Wentworth, the AIM listed independent, East Africa-focused oil & gas company, announces its interim results for the six months ended 30 June 2019. An updated Corporate Presentation is available on the Company's website at www.wentplc.com.
HIGHLIGHTS
Corporate
- Completed corporate simplification with Oslo Børs delisting effective 14 February 2019
- Mozambique office closed March 2019
- Active and refreshed East African focused M&A led growth mandate
- Strong and supportive institutional shareholder register
Financial
- Maiden interim dividend declared of GBP 0.45 per share, being a total interim distribution of US$1.0 million. This is expected to deliver an annual yield of approximately 6.7% based on the closing share price at 30 August 2019 and assuming a final dividend is declared in line with the proposed 1/3 : 2/3 interim / final split
- Sustained Mnazi Bay gas sales revenues of $8.02 million (H1 2018: $10.79 million); heavier Q2 2019 rainy season and an additional c.20 MMscf/d of gas produced into the National Natural Gas Pipeline ("NNGP") from the Songo Songo field
- Adjusted EBITDAX of $3.3 million (H1 2018: $7.1 million) excluding non-recurring expenses of $nil (H1 2018: $11.8 million); Ziwani cost gas fully surrendered in January 2019 relating to Ziwani-1 exploration well and seismic costs in 2012
- Net loss of $0.2 million (H1 2018: $6.5 million)
- Cash and cash equivalents on hand at 30 June 2019 of $9.9 million (H1 2018: $4.04 million) with $8.4 million of cash receipts received post period end to 31 August 2019
- Reduced outstanding term loans to $5.2 million compared to $8.6 million at 31 December 2018, with the July 2019 repayment of $1.7 million made post period end; two payments remain before redemption in January 2020
- Final contingent payment of $441k net to Wentworth to PTT Exploration and Production Public Company Limited ("PTTEP") made in May 2019
Operational
- Average gross daily gas production for the period of 66.17 MMscf/d, down from 78.6 MMscf/d H1 2018 due to heavier rainy season and additional Song Songo supply
- Production volumes of 90 MMscf/d in August 2019 with revised 2019 guidance of 60 to 75 MMscf/d maintained
- Achieved reduction of NNGP inlet pressure from 95 bar to 85 bar in April 2019
- Operating costs of $0.64 / Mscf (2018: $0.44/ Mscf), driven by reduced production volumes in H1 2019
- 2P Reserves of 100 Bscf (16.6 MMboe), valued at $106 million (after tax NPV15) as at 31 December 2018
- Tembo block in Northern Mozambique successfully relinquished in June 2019 with no liability exposure
Eskil Jersing, CEO, commented:
"Wentworth has been through a period of significant change corporately and financially; the first half of 2019 has seen us successfully complete our simplification mandate and prepare for a sustainable capital returns policy.
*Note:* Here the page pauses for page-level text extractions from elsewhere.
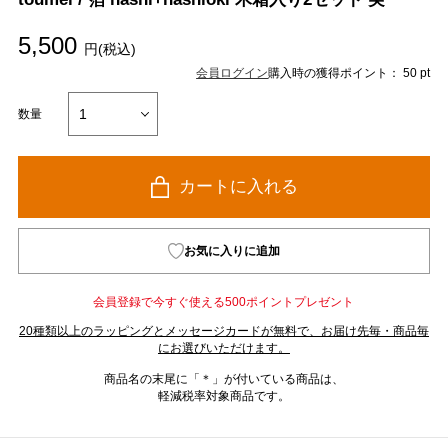
5,500
円(税込)
会員ログイン
購入時の獲得ポイント： 50 pt
数量
カートに入れる
お気に入りに追加
会員登録で今すぐ使える500ポイントプレゼント
20種類以上のラッピングとメッセージカードが無料で、お届け先毎・商品毎
にお選びいただけます。
商品名の末尾に「＊」が付いている商品は、
軽減税率対象商品です。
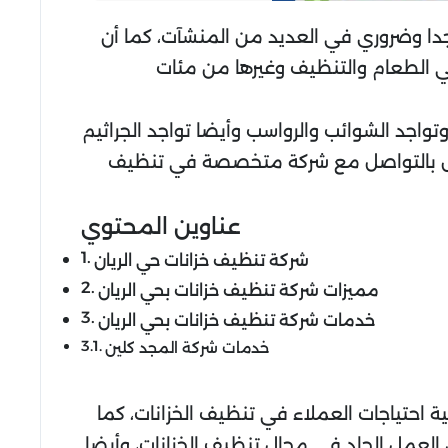
جدا وضروري في العديد من المنشآت، كما أن
هي الطعام والتنظيف وغيرها من مئات
واجد الشوائب والرواسب وأيضا تواجد الجراثيم
أشخاص بالتواصل مع شركة متخصصة في تنظيف
عناوين المحتوي
شركة تنظيف خزانات حي الريان
مميزات شركة تنظيف خزانات بحي الريان
خدمات شركة تنظيف خزانات بحي الريان
خدمات شركة المجد كلين
ة احتياجات العملاء في تنظيف الخزانات، كما
 العمل الجاد في مجال تنظيف الخزانات، وأيضا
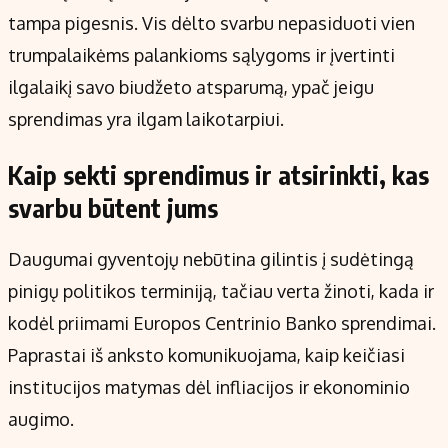
tampa pigesnis. Vis dėlto svarbu nepasiduoti vien
trumpalaikėms palankioms sąlygoms ir įvertinti
ilgalaikį savo biudžeto atsparumą, ypač jeigu
sprendimas yra ilgam laikotarpiui.
Kaip sekti sprendimus ir atsirinkti, kas
svarbu būtent jums
Daugumai gyventojų nebūtina gilintis į sudėtingą
pinigų politikos terminiją, tačiau verta žinoti, kada ir
kodėl priimami Europos Centrinio Banko sprendimai.
Paprastai iš anksto komunikuojama, kaip keičiasi
institucijos matymas dėl infliacijos ir ekonominio
augimo.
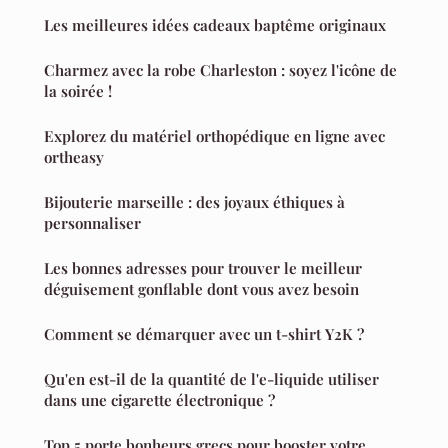
Les meilleures idées cadeaux baptême originaux
Charmez avec la robe Charleston : soyez l'icône de
la soirée !
Explorez du matériel orthopédique en ligne avec
ortheasy
Bijouterie marseille : des joyaux éthiques à
personnaliser
Les bonnes adresses pour trouver le meilleur
déguisement gonflable dont vous avez besoin
Comment se démarquer avec un t-shirt Y2K ?
Qu'en est-il de la quantité de l'e-liquide utiliser
dans une cigarette électronique ?
Top 5 porte bonheurs grecs pour booster votre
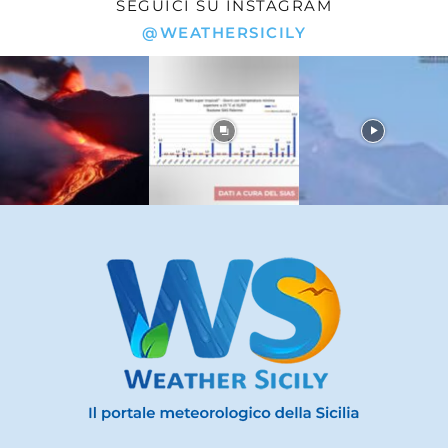
SEGUICI SU INSTAGRAM
@WEATHERSICILY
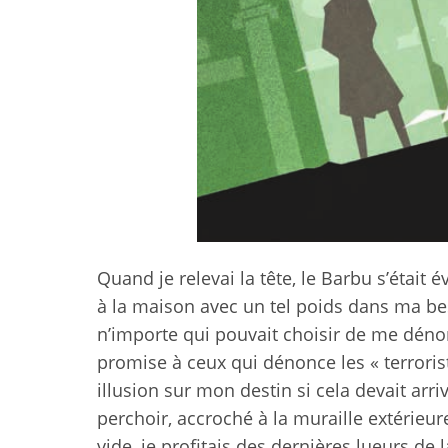
Quand je relevai la tête, le Barbu s’était 
à la maison avec un tel poids dans ma b
n’importe qui pouvait choisir de me dén
promise à ceux qui dénonce les « terrorist
illusion sur mon destin si cela devait arr
perchoir, accroché à la muraille extérieu
vide, je profitais des dernières lueurs d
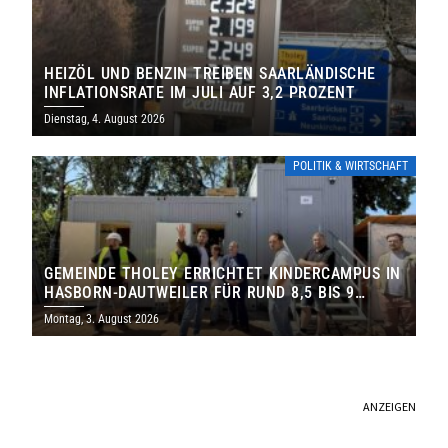
HEIZÖL UND BENZIN TREIBEN SAARLÄNDISCHE
INFLATIONSRATE IM JULI AUF 3,2 PROZENT
Dienstag, 4. August 2026
POLITIK & WIRTSCHAFT
GEMEINDE THOLEY ERRICHTET KINDERCAMPUS IN
HASBORN-DAUTWEILER FÜR RUND 8,5 BIS 9
MILLIONEN EURO
Montag, 3. August 2026
ANZEIGEN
We have continued to produce gas and receive associated revenues to reduce our debt and build a cash balance of c.$14.2 million at the end of August.
"Our confidence in the Tanzanian demand driven landscape has enabled us to introduce a maiden dividend with an expected annual yield of c.6.7%; this clearly distinguishes us from our peer group, whilst we focus on securing material East African growth and returns for all our shareholders."